▶ _WHAT TO WORK ON_: Look through the material for lines with the word "input", and copy each one.

▶ _EXCERPTED DATA_:
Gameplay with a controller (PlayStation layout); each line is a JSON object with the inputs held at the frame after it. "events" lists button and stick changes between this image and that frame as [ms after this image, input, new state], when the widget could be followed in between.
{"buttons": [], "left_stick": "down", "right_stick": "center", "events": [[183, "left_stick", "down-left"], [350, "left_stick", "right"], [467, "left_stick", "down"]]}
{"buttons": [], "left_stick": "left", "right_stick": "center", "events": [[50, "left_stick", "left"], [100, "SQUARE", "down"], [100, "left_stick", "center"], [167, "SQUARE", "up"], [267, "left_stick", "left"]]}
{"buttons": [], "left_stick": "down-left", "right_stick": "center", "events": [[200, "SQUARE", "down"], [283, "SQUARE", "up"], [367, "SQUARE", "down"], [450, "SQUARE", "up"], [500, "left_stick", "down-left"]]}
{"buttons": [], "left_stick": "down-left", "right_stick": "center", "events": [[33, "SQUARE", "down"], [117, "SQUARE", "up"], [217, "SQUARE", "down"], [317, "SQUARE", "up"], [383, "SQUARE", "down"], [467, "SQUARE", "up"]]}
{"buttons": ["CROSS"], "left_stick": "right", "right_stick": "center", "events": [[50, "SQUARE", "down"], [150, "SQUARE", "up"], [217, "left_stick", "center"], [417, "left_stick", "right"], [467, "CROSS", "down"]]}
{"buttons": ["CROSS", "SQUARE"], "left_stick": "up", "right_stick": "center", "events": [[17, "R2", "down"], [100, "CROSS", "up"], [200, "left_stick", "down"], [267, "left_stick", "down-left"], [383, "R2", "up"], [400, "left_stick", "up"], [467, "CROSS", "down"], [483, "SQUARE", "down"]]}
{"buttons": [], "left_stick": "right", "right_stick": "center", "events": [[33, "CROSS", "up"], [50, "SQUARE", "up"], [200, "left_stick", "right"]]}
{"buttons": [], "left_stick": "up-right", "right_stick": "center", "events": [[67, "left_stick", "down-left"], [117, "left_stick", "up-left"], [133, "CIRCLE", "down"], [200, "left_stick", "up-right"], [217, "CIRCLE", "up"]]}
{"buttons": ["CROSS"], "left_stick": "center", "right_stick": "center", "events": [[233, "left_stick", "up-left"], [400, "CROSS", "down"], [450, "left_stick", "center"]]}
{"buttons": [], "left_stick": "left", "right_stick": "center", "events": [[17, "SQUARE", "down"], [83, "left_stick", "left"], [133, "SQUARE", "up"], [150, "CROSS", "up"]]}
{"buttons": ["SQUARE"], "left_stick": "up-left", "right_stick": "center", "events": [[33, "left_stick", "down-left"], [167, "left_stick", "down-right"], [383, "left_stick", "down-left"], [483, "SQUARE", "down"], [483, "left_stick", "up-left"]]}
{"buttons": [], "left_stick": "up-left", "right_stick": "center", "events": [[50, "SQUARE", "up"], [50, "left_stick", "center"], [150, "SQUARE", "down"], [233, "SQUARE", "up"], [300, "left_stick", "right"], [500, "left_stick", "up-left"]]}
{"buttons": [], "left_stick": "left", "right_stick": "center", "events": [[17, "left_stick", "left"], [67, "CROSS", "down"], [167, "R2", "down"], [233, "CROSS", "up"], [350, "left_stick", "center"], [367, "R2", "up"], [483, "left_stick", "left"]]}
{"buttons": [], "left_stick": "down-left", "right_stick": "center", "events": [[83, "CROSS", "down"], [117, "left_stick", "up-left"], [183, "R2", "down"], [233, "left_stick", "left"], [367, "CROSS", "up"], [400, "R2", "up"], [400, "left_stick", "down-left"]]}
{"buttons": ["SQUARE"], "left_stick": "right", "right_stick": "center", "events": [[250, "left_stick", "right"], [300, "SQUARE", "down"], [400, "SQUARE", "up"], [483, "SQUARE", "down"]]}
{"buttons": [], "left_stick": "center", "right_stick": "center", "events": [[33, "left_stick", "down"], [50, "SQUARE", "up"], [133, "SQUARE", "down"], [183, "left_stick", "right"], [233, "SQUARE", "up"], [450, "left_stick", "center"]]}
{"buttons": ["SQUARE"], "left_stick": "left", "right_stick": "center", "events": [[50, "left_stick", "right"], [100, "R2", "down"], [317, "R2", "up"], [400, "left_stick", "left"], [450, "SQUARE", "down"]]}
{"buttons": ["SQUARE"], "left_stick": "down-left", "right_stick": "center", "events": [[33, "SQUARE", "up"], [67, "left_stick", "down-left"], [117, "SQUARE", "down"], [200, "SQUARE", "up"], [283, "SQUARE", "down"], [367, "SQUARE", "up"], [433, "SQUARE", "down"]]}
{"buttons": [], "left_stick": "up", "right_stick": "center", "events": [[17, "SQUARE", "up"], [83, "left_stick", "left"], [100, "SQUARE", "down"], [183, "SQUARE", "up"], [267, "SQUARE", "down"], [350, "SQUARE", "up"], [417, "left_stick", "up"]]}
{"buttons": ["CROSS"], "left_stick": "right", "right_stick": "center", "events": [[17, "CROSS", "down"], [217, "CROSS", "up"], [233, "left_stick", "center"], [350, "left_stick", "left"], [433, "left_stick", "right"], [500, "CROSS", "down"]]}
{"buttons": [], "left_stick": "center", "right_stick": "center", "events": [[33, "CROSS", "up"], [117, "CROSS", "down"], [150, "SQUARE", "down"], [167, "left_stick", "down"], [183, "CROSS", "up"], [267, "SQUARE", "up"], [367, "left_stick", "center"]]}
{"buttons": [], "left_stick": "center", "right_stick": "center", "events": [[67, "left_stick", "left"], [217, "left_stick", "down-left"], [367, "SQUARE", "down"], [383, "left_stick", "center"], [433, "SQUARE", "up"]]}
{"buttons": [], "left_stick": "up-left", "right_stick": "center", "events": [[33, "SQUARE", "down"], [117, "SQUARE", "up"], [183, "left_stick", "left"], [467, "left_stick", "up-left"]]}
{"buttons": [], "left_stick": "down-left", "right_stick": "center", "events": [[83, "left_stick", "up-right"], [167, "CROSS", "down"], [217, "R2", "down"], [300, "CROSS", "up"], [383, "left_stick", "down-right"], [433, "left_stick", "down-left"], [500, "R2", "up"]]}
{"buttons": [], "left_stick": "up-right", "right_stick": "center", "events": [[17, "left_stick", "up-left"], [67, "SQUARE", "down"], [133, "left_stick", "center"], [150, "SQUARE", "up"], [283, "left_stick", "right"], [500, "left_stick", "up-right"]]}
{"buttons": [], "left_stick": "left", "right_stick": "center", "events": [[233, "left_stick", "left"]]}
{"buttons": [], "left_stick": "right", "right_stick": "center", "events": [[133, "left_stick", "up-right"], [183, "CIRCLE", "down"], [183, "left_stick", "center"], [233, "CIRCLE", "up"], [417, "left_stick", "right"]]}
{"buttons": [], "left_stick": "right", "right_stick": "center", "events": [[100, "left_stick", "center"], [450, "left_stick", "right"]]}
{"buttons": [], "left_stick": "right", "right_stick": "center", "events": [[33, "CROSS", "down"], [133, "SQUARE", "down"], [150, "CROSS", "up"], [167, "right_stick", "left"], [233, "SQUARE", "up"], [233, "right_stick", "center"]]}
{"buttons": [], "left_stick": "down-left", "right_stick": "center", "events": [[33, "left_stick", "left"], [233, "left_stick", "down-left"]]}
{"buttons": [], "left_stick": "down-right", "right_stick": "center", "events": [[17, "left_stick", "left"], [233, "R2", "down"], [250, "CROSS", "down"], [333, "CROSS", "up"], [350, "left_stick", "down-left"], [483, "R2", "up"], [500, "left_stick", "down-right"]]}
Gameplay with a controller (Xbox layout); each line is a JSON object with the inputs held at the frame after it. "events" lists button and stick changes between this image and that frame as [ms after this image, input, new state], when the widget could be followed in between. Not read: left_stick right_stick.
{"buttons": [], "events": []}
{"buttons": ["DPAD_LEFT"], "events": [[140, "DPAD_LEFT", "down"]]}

▶ _COMPLETED TASK_:
Gameplay with a controller (PlayStation layout); each line is a JSON object with the inputs held at the frame after it. "events" lists button and stick changes between this image and that frame as [ms after this image, input, new state], when the widget could be followed in between.
Gameplay with a controller (Xbox layout); each line is a JSON object with the inputs held at the frame after it. "events" lists button and stick changes between this image and that frame as [ms after this image, input, new state], when the widget could be followed in between. Not read: left_stick right_stick.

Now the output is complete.